(DATA FOR ANALYSIS Opens)

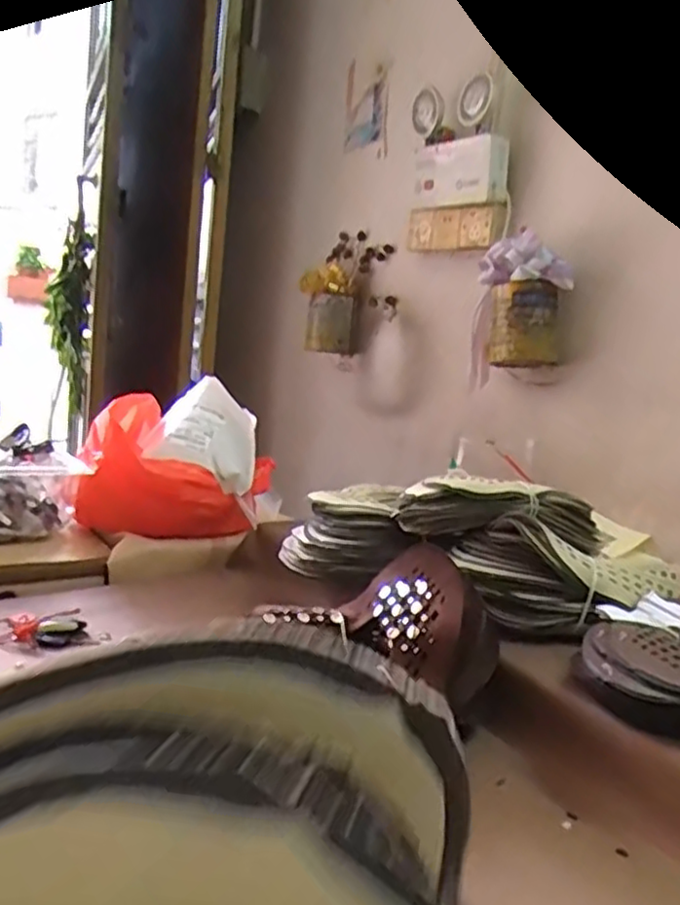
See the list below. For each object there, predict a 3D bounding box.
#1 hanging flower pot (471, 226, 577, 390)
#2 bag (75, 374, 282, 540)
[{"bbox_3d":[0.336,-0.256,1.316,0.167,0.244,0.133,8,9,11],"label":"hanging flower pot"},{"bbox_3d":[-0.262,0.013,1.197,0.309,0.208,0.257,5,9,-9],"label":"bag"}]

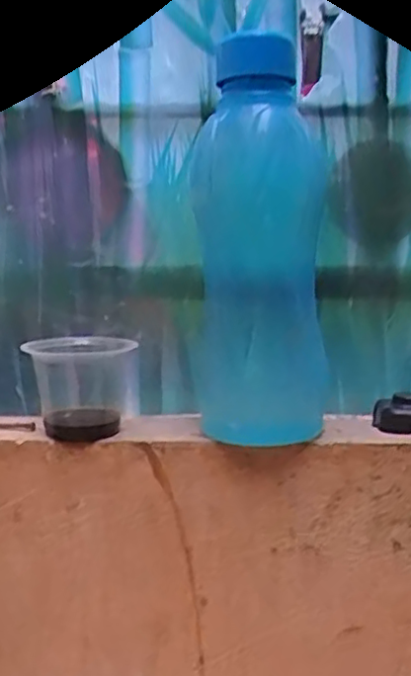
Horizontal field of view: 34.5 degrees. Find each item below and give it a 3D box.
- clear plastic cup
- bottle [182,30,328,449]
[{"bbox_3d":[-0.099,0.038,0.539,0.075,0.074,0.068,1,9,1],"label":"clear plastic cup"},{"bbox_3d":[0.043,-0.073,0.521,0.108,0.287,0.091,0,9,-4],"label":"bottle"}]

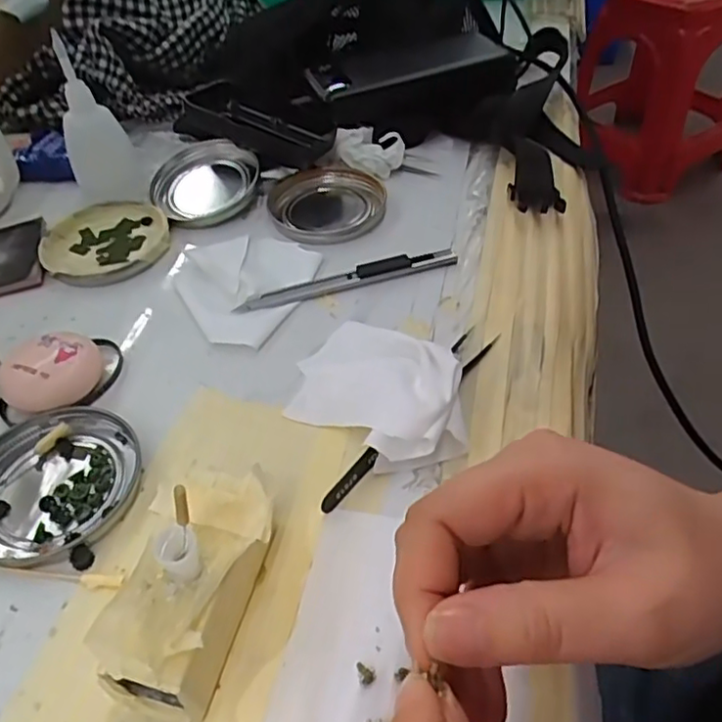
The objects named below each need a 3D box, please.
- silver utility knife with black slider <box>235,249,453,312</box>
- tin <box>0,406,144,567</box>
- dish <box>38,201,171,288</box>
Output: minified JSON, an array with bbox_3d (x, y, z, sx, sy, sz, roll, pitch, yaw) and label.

(DATA FOR ANALYSIS Closes)

= WHAT THIS TASK INVOLVES =
An exact reproduction of the data is needed, with no pictures included.

= ANSWER FOR THIS EXERCISE =
See the list below. For each object there, predict a 3D bounding box.
#1 hanging flower pot (471, 226, 577, 390)
#2 bag (75, 374, 282, 540)
[{"bbox_3d":[0.336,-0.256,1.316,0.167,0.244,0.133,8,9,11],"label":"hanging flower pot"},{"bbox_3d":[-0.262,0.013,1.197,0.309,0.208,0.257,5,9,-9],"label":"bag"}]

Horizontal field of view: 34.5 degrees. Find each item below and give it a 3D box.
- clear plastic cup
- bottle [182,30,328,449]
[{"bbox_3d":[-0.099,0.038,0.539,0.075,0.074,0.068,1,9,1],"label":"clear plastic cup"},{"bbox_3d":[0.043,-0.073,0.521,0.108,0.287,0.091,0,9,-4],"label":"bottle"}]

The objects named below each need a 3D box, please.
- silver utility knife with black slider <box>235,249,453,312</box>
- tin <box>0,406,144,567</box>
- dish <box>38,201,171,288</box>
Output: minified JSON, an array with bbox_3d (x, y, z, sx, sy, sz, roll, pitch, yaw) and label.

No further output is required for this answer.